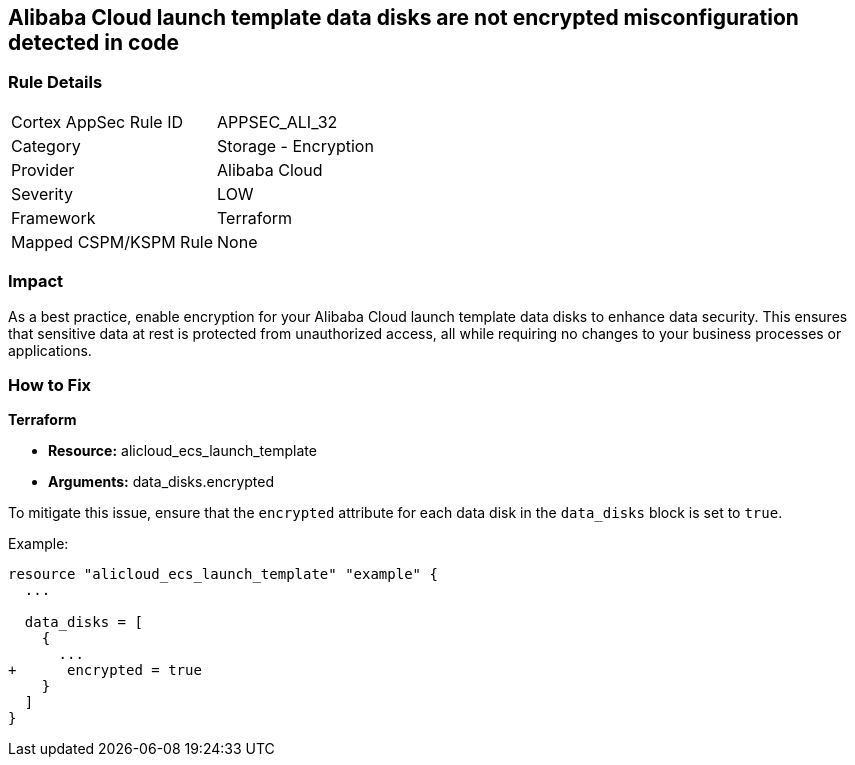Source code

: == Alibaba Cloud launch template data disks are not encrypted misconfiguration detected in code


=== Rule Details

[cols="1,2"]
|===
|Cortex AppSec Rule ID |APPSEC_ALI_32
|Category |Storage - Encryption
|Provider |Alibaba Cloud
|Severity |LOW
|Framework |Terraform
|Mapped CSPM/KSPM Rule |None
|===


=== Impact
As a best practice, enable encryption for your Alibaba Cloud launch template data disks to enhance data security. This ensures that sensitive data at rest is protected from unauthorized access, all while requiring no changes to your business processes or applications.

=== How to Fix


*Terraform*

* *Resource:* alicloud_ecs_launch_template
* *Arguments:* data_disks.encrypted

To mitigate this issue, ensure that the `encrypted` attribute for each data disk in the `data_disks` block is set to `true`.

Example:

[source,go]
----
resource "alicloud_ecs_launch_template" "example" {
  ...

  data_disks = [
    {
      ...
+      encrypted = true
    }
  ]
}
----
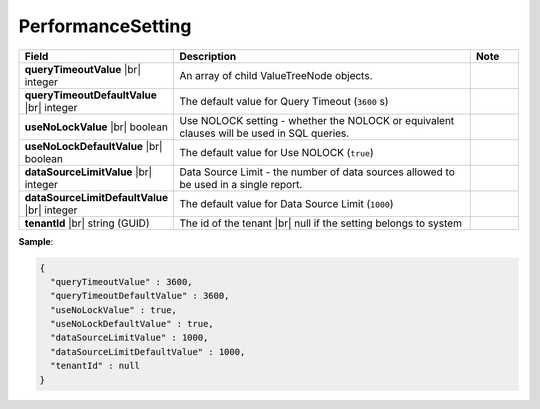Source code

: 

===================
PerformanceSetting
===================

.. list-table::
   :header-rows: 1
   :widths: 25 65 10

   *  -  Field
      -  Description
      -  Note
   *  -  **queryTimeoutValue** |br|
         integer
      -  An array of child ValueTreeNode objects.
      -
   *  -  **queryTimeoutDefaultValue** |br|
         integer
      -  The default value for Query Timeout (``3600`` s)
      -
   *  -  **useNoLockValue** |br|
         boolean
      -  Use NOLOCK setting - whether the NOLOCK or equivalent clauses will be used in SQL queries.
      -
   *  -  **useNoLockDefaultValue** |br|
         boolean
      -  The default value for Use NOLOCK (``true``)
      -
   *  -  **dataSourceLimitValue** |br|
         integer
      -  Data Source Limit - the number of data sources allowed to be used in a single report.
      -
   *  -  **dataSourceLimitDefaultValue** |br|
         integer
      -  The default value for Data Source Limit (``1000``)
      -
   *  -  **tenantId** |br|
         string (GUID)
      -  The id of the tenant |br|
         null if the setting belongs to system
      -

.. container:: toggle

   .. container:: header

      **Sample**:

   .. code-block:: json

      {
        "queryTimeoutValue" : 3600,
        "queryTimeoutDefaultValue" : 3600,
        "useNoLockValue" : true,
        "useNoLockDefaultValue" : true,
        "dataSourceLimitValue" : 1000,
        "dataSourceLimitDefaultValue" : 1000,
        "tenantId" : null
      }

...

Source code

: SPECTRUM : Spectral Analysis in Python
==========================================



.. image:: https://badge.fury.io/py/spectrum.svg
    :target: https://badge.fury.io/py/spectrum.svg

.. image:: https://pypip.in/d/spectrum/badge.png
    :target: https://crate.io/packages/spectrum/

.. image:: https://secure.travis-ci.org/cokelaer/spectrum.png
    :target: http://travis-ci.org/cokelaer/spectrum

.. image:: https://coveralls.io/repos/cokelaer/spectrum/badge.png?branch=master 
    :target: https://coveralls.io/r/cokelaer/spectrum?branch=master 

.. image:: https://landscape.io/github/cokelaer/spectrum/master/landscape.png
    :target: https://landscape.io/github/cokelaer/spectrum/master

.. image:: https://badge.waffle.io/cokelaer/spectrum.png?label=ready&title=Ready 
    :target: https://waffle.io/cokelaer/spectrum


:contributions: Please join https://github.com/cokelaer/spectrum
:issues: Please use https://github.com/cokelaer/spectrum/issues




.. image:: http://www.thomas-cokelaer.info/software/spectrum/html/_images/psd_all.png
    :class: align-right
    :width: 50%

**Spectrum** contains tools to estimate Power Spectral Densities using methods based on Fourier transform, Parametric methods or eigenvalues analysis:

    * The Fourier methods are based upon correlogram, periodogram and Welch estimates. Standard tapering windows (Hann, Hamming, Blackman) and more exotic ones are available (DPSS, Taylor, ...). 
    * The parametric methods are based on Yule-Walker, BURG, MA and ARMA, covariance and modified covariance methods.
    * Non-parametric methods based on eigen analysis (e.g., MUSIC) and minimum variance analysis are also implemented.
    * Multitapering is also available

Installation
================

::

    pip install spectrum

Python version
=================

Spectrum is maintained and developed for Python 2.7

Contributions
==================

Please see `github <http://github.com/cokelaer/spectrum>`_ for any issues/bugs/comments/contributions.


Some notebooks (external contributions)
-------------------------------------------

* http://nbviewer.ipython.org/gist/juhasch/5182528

• Exercise objective: Could you copy every line from the records that mentions the word "dataSourceLimitValue"?

• Finished exercise:
   *  -  **dataSourceLimitValue** |br|
        "dataSourceLimitValue" : 1000,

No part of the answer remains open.